▶ [Work request] Locate every line in the records below that contains the word "temperature", and copy each of those lines in full.

[Collected data]
* * *

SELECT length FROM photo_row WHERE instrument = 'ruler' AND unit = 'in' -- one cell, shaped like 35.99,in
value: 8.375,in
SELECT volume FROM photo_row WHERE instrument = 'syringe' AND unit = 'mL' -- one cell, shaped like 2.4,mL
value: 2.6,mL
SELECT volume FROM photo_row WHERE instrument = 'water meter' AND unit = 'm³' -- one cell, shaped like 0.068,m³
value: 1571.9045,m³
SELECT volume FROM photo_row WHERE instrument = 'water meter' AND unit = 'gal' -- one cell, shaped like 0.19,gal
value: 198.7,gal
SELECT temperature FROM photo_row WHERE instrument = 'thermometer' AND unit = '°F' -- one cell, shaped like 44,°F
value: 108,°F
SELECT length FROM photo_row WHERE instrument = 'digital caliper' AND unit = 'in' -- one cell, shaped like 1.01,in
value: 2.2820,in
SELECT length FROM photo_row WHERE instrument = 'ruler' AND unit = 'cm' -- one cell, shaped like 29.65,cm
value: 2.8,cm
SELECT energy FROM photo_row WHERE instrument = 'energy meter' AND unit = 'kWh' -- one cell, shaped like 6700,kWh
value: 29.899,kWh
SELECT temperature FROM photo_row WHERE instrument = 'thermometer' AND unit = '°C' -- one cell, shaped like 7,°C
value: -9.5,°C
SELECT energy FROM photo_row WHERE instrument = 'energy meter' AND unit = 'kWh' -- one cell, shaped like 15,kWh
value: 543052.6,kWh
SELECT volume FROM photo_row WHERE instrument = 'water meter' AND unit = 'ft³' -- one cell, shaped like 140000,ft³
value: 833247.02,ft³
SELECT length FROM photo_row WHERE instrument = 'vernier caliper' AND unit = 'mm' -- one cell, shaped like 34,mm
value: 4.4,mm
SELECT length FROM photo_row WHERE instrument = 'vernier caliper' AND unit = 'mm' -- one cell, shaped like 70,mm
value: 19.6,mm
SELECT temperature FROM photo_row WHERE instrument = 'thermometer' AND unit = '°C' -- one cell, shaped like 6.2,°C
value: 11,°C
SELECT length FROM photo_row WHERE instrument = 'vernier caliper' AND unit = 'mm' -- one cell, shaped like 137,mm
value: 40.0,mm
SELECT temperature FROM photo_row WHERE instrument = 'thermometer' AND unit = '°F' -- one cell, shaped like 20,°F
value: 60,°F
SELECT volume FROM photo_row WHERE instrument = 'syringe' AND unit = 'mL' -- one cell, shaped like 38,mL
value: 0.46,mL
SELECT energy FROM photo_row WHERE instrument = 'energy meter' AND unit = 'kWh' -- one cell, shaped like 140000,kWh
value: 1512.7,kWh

* * *

▶ [Answer to the exercise]
SELECT temperature FROM photo_row WHERE instrument = 'thermometer' AND unit = '°F' -- one cell, shaped like 44,°F
SELECT temperature FROM photo_row WHERE instrument = 'thermometer' AND unit = '°C' -- one cell, shaped like 7,°C
SELECT temperature FROM photo_row WHERE instrument = 'thermometer' AND unit = '°C' -- one cell, shaped like 6.2,°C
SELECT temperature FROM photo_row WHERE instrument = 'thermometer' AND unit = '°F' -- one cell, shaped like 20,°F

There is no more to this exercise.